PROJECT SUMMARY/ABSTRACT
The leading cause of antibiotic resistance-associated death in the US is the Gram-positive pathogen
Staphylococcus aureus. Many antibiotics used to treat S. aureus, including the beta-lactams, target biogenesis
of the essential peptidoglycan (PG) cell wall, predominantly by inhibiting the PG synthases. As beta-lactam
resistance spreads, it is important to identify new antibiotic targets. Other enzymes involved in building PG,
including the PG hydrolases, serve as promising candidates due to their importance for fitness, virulence, and
antibiotic resistance. Given the potentially destructive nature of hydrolytic enzymes, they must be carefully
regulated; disrupting their regulation is another antibiotic strategy. Mechanisms of hydrolase regulation are just
beginning to be understood. Our lab has recently identified two direct protein regulators of hydrolases in S.
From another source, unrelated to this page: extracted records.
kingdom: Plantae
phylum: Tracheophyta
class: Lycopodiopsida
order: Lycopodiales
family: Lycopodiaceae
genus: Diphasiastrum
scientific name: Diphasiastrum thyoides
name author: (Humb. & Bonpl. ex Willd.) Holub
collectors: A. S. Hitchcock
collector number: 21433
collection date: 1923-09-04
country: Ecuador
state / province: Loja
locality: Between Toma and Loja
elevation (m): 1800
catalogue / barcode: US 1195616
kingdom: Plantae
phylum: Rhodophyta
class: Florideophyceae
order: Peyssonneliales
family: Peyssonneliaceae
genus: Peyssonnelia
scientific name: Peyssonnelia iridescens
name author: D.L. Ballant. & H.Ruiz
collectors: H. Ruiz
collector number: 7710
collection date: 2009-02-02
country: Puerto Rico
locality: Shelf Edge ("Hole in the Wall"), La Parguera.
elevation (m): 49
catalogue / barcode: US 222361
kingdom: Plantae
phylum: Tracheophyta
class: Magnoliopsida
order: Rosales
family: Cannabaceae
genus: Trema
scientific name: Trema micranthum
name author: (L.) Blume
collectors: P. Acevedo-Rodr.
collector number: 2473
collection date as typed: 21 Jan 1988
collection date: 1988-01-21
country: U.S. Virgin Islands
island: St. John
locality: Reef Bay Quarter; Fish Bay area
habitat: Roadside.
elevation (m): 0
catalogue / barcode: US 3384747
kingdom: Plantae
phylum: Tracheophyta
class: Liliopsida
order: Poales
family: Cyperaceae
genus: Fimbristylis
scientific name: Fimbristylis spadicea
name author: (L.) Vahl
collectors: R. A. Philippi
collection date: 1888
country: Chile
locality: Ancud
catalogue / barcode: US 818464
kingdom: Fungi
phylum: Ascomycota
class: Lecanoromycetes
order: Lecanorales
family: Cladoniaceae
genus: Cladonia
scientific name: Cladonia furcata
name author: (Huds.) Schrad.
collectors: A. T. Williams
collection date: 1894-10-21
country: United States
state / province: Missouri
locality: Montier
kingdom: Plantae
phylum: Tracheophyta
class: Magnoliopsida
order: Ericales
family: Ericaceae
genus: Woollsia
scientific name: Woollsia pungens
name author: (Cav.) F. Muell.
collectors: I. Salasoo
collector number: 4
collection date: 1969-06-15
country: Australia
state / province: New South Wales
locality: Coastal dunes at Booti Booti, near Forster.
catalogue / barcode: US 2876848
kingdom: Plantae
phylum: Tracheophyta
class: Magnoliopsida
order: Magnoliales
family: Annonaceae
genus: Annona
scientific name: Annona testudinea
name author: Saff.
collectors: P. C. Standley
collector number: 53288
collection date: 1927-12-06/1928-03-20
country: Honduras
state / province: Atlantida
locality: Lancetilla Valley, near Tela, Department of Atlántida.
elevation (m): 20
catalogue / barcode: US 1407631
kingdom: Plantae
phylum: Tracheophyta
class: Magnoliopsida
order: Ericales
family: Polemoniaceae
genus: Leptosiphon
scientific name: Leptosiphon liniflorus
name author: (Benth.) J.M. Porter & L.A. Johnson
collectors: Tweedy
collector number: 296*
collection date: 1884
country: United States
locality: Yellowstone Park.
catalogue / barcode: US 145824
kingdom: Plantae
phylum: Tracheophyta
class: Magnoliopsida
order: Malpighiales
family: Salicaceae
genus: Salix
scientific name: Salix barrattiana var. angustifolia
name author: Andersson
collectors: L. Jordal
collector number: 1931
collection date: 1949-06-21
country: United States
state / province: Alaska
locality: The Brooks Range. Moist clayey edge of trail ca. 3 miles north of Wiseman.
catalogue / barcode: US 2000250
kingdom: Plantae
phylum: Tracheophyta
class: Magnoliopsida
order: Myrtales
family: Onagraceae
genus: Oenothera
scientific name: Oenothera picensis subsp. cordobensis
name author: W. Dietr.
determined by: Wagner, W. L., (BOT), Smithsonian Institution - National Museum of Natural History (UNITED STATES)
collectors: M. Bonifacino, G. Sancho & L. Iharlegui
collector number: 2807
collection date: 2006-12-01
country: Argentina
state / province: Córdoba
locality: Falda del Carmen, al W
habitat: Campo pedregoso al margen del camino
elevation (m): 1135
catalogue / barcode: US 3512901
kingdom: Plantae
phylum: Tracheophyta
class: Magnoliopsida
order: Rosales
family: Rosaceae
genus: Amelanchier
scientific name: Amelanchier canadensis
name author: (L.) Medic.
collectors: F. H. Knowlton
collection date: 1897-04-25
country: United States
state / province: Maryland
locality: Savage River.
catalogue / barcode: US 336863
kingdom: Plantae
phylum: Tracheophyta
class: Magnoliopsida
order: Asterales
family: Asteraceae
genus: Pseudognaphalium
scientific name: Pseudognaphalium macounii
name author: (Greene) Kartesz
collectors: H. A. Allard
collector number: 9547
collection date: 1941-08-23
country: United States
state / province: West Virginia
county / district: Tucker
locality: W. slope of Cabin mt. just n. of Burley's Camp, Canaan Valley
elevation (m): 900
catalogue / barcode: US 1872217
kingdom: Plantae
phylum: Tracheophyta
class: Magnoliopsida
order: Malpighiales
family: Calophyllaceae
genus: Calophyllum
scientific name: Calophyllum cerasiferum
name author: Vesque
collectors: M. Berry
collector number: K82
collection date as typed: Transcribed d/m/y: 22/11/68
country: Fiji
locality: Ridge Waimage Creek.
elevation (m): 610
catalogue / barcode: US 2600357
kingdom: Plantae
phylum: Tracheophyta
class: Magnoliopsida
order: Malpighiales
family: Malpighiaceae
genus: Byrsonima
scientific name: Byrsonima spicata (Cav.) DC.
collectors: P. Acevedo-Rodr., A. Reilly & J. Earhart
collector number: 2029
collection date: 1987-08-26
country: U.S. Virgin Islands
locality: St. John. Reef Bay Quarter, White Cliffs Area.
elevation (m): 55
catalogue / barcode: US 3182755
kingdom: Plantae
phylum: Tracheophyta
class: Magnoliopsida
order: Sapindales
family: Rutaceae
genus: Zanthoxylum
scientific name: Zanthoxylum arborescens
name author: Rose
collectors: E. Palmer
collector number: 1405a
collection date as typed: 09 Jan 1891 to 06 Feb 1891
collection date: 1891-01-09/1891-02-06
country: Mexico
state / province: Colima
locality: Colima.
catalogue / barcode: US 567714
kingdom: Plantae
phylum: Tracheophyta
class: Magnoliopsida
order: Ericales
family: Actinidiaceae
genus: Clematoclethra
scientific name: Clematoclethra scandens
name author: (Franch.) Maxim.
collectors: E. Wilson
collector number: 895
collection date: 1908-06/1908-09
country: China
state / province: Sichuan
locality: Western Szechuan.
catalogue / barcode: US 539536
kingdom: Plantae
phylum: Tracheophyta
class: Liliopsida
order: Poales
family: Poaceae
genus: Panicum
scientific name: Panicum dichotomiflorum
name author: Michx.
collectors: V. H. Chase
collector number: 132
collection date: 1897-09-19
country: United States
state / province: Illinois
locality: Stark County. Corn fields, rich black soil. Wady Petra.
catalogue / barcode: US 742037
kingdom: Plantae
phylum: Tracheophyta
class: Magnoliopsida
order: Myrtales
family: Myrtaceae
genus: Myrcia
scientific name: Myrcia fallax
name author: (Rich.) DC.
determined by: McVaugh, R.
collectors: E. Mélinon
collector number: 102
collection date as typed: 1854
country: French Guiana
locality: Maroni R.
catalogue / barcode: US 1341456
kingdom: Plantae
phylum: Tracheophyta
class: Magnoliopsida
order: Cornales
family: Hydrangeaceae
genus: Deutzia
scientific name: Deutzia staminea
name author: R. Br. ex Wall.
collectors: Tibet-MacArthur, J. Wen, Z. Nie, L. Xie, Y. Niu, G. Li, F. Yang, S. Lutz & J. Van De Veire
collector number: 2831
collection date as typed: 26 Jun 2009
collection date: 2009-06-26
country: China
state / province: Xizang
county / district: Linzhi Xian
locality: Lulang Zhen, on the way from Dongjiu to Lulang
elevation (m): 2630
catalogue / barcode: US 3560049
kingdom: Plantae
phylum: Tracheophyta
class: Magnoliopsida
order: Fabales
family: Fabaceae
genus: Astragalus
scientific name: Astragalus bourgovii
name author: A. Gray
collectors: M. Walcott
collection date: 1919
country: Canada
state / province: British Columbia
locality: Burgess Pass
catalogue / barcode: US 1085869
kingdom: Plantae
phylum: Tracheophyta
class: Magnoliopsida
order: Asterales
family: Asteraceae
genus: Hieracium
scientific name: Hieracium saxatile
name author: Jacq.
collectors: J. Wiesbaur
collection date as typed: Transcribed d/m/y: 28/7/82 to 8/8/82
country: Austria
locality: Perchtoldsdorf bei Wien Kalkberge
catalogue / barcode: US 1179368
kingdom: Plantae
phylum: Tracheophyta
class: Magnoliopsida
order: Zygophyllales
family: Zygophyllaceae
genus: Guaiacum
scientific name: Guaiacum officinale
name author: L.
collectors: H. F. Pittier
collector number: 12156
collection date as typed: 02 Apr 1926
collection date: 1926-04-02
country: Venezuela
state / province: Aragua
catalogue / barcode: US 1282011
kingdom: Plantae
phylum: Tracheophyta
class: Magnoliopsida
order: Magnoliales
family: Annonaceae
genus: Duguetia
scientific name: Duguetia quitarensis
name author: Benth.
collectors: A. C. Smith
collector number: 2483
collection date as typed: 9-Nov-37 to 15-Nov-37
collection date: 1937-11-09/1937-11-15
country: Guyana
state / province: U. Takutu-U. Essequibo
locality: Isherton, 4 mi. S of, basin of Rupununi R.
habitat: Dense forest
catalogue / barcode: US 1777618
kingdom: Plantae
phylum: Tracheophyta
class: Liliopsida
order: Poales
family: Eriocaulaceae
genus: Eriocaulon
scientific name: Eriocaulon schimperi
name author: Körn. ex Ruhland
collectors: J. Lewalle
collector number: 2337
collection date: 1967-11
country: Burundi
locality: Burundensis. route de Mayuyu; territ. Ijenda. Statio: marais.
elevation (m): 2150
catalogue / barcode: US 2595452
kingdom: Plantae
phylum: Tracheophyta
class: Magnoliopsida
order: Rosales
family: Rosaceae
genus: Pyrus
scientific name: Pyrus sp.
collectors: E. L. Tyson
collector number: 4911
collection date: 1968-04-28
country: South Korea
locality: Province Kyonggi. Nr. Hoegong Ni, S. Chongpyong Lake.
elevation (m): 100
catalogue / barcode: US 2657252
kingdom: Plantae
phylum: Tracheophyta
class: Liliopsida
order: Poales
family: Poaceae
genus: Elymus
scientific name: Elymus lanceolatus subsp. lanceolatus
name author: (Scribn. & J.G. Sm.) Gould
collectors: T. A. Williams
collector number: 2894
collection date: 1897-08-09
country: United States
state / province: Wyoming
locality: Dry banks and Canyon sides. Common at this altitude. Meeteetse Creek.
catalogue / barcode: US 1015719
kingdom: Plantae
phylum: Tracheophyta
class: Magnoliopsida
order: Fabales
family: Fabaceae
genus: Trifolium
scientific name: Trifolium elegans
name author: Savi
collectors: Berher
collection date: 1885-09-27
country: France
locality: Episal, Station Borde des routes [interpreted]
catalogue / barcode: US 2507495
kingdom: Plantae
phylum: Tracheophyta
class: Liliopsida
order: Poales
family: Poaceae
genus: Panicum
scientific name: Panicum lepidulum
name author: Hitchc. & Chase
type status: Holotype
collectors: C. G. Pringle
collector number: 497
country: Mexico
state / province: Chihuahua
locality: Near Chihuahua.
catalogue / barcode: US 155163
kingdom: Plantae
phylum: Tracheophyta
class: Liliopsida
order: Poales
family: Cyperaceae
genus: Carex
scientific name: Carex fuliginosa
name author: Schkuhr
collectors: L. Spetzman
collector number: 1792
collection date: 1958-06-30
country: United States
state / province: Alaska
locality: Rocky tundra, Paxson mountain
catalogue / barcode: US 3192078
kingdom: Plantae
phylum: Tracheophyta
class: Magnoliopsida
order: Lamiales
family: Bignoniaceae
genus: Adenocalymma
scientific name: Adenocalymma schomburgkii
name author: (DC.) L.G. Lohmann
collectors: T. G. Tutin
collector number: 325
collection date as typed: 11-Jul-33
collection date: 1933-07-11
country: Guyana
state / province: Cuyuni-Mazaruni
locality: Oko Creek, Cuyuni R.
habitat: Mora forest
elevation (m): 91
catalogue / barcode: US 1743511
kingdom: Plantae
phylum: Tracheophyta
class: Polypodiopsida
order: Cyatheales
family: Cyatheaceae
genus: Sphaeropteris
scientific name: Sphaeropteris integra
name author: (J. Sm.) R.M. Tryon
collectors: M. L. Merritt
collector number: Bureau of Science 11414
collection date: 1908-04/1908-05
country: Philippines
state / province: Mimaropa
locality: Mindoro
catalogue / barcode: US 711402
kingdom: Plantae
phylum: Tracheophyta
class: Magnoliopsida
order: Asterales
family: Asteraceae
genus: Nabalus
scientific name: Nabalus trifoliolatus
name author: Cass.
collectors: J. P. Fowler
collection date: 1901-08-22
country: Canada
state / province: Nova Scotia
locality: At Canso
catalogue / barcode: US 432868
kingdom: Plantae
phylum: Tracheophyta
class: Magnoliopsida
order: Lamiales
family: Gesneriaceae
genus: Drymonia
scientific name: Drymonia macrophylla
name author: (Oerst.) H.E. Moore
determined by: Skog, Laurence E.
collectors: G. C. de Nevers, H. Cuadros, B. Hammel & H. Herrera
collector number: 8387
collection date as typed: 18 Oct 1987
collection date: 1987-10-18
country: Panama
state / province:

aureus. Mutant strains of either of these complexes have growth and virulence defects, and they are
particularly sensitive to the beta-lactam oxacillin. They are thus potential targets for beta-lactam re-sensitizing
agents. The first regulator identified is ActH, which activates the amidase LytH. LytH-ActH cleaves stem
peptides to control availability of PG substrates, regulating where new PG is made around the cell. The
second, SpdC, controls the product distribution of the glucosaminidase SagB. In unpublished work, we
propose that SagB-SpdC acts as a PG release factor, cleaving nascent PG strands to separate them from the
membrane and allow their incorporation into the cell wall matrix. These regulators are each the first of their
kind, and preliminary bioinformatic analyses suggest similar complexes exist in other bacteria. Furthermore,
ActH and SpdC resemble the rhomboid and CAAX proteases respectively, but their hydrolase-regulating
functions do not require protease activity. These regulator roles are novel functions for these ubiquitous
families of proteins. The overarching goal of the proposed research is to uncover the mechanisms by which
these regulators act and to identify additional enzymes that function as peptidoglycan release factors. These
advances will reveal new therapeutic avenues to kill resistant bacteria. Aim 1 will uncover the mechanism of
how ActH activates LytH. The minimum domains required for LytH-ActH complexation and activity will be
determined using truncation mutants. To facilitate these studies and build on existing chemical tools from our
lab, a continuous, high-throughput assay for amidase activity will be developed; this assay will also enable
future screening for amidase inhibitors. Aim 2 will characterize the dependence of SagB-SpdC activity on the
lipid of a PG substrate and identify the lipid binding site on SpdC, using a biolayer interferometry-based
substrate binding assay and crosslinking experiments between the substrate and SpdC. Finally, aim 3 will
employ a functional genomics approach to identify other enzymes that can release PG strands in the absence
of SagB-SpdC. This work will uncover how SagB-SpdC is functionally connected to other cellular processes,
revealing new vulnerabilities in S. aureus that can be therapeutically exploited.